Roanoke neo-Nazi Bill White may win freedom on free speech appeal (USA)

Neo-Nazi activist William A. White, who for the past three years has waged a First Amendment battle with the federal government, has won another round.

A U.S. District Court judge ruled today that a Chicago jury was wrong when it convicted White in January of using his website to solicit violence.

The decision means that White, who has been jailed almost continuously since October 2008, may soon be released.

It was not immediately clear if White intends to return to Roanoke, where he formed the American National Socialist Workers Party, a white supremacy movement that gained national attention.

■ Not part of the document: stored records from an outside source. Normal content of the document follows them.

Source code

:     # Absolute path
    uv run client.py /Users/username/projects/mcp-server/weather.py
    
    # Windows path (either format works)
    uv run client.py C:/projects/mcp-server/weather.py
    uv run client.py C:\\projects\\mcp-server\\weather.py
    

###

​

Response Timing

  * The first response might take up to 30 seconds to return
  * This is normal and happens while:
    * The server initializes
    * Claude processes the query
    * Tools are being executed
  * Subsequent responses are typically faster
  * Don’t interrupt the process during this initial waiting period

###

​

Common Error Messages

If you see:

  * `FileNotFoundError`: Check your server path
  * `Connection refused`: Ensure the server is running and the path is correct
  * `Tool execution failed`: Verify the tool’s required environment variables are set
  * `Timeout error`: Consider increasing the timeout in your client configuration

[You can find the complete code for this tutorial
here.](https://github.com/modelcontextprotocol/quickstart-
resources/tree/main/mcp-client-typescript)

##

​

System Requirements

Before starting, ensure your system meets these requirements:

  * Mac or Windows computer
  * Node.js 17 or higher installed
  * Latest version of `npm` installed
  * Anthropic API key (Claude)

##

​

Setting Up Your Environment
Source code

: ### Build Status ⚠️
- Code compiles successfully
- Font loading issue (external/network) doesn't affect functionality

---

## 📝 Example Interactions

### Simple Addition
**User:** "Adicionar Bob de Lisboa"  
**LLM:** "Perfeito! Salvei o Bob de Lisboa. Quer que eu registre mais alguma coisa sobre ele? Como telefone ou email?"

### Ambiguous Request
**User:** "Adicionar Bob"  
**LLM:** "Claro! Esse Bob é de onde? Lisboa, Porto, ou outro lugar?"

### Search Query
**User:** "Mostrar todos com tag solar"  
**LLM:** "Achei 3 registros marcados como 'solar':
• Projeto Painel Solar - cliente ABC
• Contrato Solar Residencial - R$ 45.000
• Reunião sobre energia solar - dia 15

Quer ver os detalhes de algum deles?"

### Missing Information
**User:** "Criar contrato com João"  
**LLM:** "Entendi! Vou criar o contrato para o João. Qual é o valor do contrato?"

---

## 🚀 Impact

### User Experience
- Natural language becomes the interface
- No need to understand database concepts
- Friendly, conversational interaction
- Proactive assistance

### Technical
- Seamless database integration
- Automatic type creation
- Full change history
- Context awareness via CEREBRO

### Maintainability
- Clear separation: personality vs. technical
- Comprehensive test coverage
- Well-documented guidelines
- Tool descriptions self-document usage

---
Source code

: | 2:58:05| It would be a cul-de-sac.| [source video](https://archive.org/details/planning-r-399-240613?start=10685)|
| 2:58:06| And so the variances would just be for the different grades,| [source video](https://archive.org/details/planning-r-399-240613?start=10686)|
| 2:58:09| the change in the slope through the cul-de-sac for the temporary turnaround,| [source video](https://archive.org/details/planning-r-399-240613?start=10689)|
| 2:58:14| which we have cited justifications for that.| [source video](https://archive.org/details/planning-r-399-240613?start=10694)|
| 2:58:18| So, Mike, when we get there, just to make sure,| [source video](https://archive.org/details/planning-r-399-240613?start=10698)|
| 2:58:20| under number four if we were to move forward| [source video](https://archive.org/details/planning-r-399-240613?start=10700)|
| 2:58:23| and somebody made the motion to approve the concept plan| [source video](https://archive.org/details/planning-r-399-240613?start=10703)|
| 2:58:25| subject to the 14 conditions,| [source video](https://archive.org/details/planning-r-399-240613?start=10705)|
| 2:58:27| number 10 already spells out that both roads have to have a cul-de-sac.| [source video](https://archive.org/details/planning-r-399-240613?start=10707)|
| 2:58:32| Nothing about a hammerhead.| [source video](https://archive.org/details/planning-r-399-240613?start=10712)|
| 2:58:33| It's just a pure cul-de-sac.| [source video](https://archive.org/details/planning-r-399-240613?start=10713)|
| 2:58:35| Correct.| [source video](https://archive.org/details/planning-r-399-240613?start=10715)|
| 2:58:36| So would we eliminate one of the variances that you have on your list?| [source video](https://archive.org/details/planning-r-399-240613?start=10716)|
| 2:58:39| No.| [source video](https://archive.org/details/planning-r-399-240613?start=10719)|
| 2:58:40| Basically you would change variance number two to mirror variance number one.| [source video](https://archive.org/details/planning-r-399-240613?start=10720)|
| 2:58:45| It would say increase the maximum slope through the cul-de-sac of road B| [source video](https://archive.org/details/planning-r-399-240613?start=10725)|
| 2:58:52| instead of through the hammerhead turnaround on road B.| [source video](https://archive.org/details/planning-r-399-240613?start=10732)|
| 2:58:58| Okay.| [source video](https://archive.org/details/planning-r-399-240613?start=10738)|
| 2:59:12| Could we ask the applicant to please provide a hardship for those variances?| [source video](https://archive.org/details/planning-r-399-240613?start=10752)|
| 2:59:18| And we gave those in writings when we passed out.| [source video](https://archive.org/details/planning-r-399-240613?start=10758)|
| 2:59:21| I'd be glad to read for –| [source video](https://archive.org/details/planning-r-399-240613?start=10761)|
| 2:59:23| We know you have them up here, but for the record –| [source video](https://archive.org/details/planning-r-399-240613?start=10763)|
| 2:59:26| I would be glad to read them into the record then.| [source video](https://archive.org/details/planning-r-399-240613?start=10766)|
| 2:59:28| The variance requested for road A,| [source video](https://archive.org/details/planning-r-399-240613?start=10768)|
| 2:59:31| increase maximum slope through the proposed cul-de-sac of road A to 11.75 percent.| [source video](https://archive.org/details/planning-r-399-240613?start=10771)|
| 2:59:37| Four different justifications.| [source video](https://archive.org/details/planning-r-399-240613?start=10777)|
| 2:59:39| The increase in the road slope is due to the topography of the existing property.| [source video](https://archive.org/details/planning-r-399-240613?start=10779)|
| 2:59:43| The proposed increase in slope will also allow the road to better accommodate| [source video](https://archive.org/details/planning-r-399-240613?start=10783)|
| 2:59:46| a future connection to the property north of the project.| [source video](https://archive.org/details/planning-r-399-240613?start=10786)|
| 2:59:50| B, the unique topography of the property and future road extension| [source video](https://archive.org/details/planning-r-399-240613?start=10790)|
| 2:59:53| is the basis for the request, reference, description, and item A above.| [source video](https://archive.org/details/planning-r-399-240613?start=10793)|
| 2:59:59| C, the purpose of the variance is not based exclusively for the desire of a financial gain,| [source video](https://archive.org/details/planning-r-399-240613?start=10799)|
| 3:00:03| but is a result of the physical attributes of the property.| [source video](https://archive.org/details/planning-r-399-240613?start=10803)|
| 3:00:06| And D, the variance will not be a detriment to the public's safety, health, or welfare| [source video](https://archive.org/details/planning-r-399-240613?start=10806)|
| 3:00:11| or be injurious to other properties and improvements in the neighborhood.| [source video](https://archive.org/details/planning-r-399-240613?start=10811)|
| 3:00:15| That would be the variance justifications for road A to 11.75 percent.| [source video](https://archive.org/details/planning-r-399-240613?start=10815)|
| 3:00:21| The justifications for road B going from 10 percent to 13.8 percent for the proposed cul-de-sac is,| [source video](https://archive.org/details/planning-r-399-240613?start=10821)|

In a decision today, Judge Lynn Adelman reversed a conviction that White -— angry at the conviction of a fellow white supremacist for trying to have a judge killed years ago -— used his website to solicit violence against the foreman of the jury.

White publicized the juror’s name and contact information, but made no direct threats against him. Prosecutors argued, and the jury agreed, that the posting should be taken in context with a campaign of intimidation and thinly-veiled threats that White maintained on his website, overthrow.com.

In reversing the jury’s verdict, Adelman ruled that White’s actions did not amount to a solicitation, and that they were protected by his free-speech rights.

"The First Amendment protects vehement, scathing and offensive criticism of others, including individuals involved in the criminal justice system," such as the juror, Adelman wrote.

White has been held in Chicago’s Metropolitan Correctional Center, awaiting a decision from the judge. Because he has already completed a 2½ year prison term from previous convictions in Roanoke, While could be released as soon as today, said his Chicago attorney Nishay Sanan.

Federal prosecutors are expected to ask that White be sent back to jail pending an appeal, Sanan said.

Today’s decision is the latest in a back-and-forth conflict between the rights of a neo-Nazi to make hateful statements and the fears he struck in some of his targets.

Since 2008, federal authorities have filed eight charges against White, alleging in one form or another that he crossed the line between free speech and criminal activity. White was convicted of five charges in Roanoke and Chicago, although two of them -- including the one today -- were later reversed by judges.

"I think justice was done," Sanan said. "The First Amendment has been upheld."

"The government can’t just go around charging people who make unpopular speech."